Ambassador John McCallum, Ottawa’s envoy to Beijing then suggested in some offhand comments that extradition was neither desirable nor a sure thing. McCallum, a seasoned politician who used to represent a large Chinese constituency in parliament, freely spoke his mind over dim sum with a reporter eager for a scoop. His wistful comments, along the lines of extradition not being a done deal, and ‘wouldn’t it be nice to drop the whole thing,’ were reported. Soon, anti-China hardliners on both sides of the 49th parallel were up in arms, aghast at the subversively soft stance. His conciliatory comments suggested there existed a crack of daylight between the US and Canadian positions, and for that he got fired.
US National Security Adviser John Bolton, a bellicose hawk on both Iran and China, and one of the architects of the whole intrigue, framed the Huawei dispute and the trade war in shallow, opportunistic rhetoric, telling the Washington Times that China is converting its wealth into military capability, so economic warfare is part of the game.
If the US is selectively humiliating Huawei, the world’s second largest maker of mobile phones, precisely because it is an awesome economic rival, it represents a new low for US diplomacy and raises the question about the legality of the Meng Wanzhou arrest in the first place.

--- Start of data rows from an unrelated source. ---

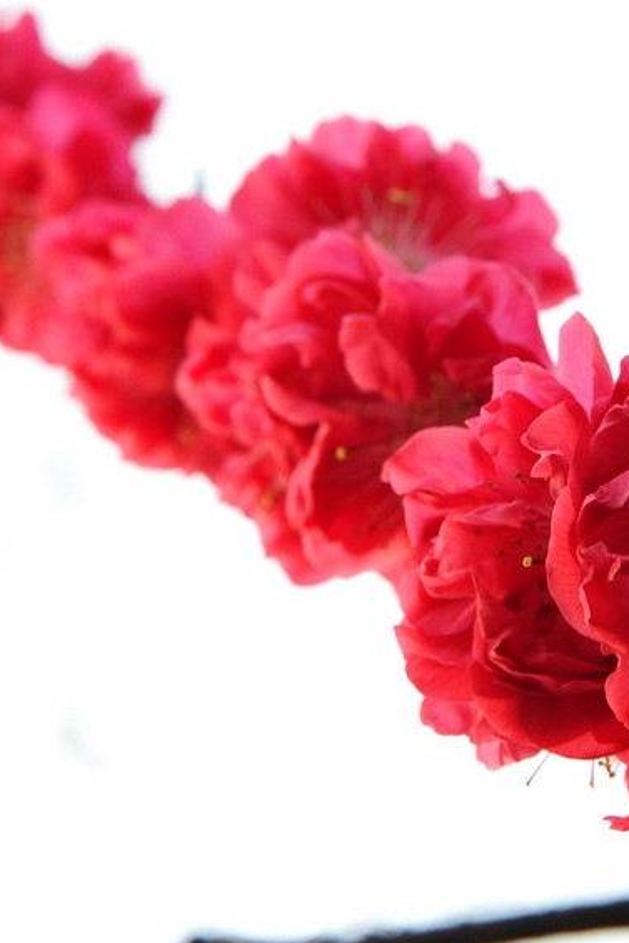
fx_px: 4033
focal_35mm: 154
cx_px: 424
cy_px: 448
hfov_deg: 8.9
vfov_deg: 13.3
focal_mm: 85
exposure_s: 1/100
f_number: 13
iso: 3200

Citing Edward Snowden’s revelation that the NSA had infiltrated Huawei’s headquarters in Shenzhen, a David Sanger report in the January 26, 2019 issue of the New York Times makes a belated concession to the Chinese side of the story:
“The Americans were trying to do to Huawei the exact thing they are now worried Huawei will do to the United States.”
This remarkably concise summation of the case underscores a US policy stance that is not only hypocritical, but hypocritical based on a hypothetical, since it suggests that Huawei has yet to do what the US is already doing.
If so, Huawei is under the gun for a future crime that it has not yet committed.
Tensions brew unabated. If the enigmatic face of Huawei should launch a thousand ships, let it be air cargo and freighters carrying mobile phones, not missile-carrying jets and destroyers.